# 문제 분류
Disjoint-Set
그래프를 쓰는 문제나 그래프를 만드는 문제에서 간선들을 역방향으로 구성해야 하는 경우는 빈번하게 존재한다.
그대로 disjoint-set을 역으로 만들면 된다.
#include <algorithm>
#include <cmath>
#include <iostream>
#include <queue>
#include <utility>
#include <vector>
#define mp make_pair
#define pb push_back
#define X first
#define Y second
#define fup(i, a, b, c) for (int(i) = (a); (i) <= (b); (i) += (c))

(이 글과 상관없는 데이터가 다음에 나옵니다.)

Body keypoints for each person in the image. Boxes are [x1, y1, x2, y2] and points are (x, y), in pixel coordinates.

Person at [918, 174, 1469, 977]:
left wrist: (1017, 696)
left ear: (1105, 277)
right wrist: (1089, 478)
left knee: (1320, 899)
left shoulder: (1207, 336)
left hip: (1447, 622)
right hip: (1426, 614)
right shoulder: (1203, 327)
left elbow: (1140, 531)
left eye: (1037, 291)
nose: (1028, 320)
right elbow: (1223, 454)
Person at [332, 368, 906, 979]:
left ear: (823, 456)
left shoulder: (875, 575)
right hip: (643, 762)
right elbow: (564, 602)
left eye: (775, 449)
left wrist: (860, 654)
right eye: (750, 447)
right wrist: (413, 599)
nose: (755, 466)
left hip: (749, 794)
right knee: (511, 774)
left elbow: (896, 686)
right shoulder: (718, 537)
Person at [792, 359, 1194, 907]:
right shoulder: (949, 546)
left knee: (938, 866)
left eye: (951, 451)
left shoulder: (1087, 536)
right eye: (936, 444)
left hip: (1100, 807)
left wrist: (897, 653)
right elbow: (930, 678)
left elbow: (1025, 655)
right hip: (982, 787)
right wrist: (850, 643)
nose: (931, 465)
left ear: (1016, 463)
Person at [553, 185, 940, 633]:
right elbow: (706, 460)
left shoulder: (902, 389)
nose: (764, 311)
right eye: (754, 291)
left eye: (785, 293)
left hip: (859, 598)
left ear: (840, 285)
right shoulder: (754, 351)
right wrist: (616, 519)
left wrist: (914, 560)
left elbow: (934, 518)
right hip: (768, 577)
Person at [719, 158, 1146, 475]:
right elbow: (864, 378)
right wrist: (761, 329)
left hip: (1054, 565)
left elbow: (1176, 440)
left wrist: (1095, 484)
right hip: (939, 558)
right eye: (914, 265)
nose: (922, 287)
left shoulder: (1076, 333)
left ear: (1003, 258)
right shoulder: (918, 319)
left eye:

#define fdn(i, a, b, c) for (int(i) = (a); (i) >= (b); (i) -= (c))
#define endl "\n"
using namespace std;
typedef long long ll;
typedef pair<ll, ll> pl;
typedef pair<int, int> pi;
typedef vector<int> vi;
typedef vector<pi> vii;
const ll MOD = 1e9 + 7;
const int stMAX = 1 << 18;
const int INF = 1e9;
int N, M, Q, x, y;
int arr[100010], pa[100010];
int find(int n) {
if (pa[n] < 0)
return n;
return pa[n] = find(pa[n]);
}
void merge(int a, int b) {
a = find(a);
b = find(b);
if (a == b)
return;
pa[a] += pa[b];
pa[b] = a;
}
int main() {
ios_base::sync_with_stdio(0);
cin.tie(0);
fill(pa, pa + 100010, -1);
cin >> N >> M >> Q;
vii v(100010);
vi p(100010);
fup(i, 1, M, 1) {
cin >> x >> y;
v[i] = pi(x, y);
}
fup(i, 1, Q, 1) {
cin >> x;
arr[x]++;
p[i] = x;
}
fup(i, 1, M, 1) {
if (!arr[i]) {
merge(v[i].first, v[i].second);
}
}
ll ans = 0;
fdn(i, Q, 1, 1) {
ll res = pa[find(v[p[i]].first)] * pa[find(v[p[i]].second)];
if (find(v[p[i]].first) == find(v[p[i]].second))
res = 0;
ans += res;
merge(v[p[i]].first, v[p[i]].second);
}
cout << ans;
}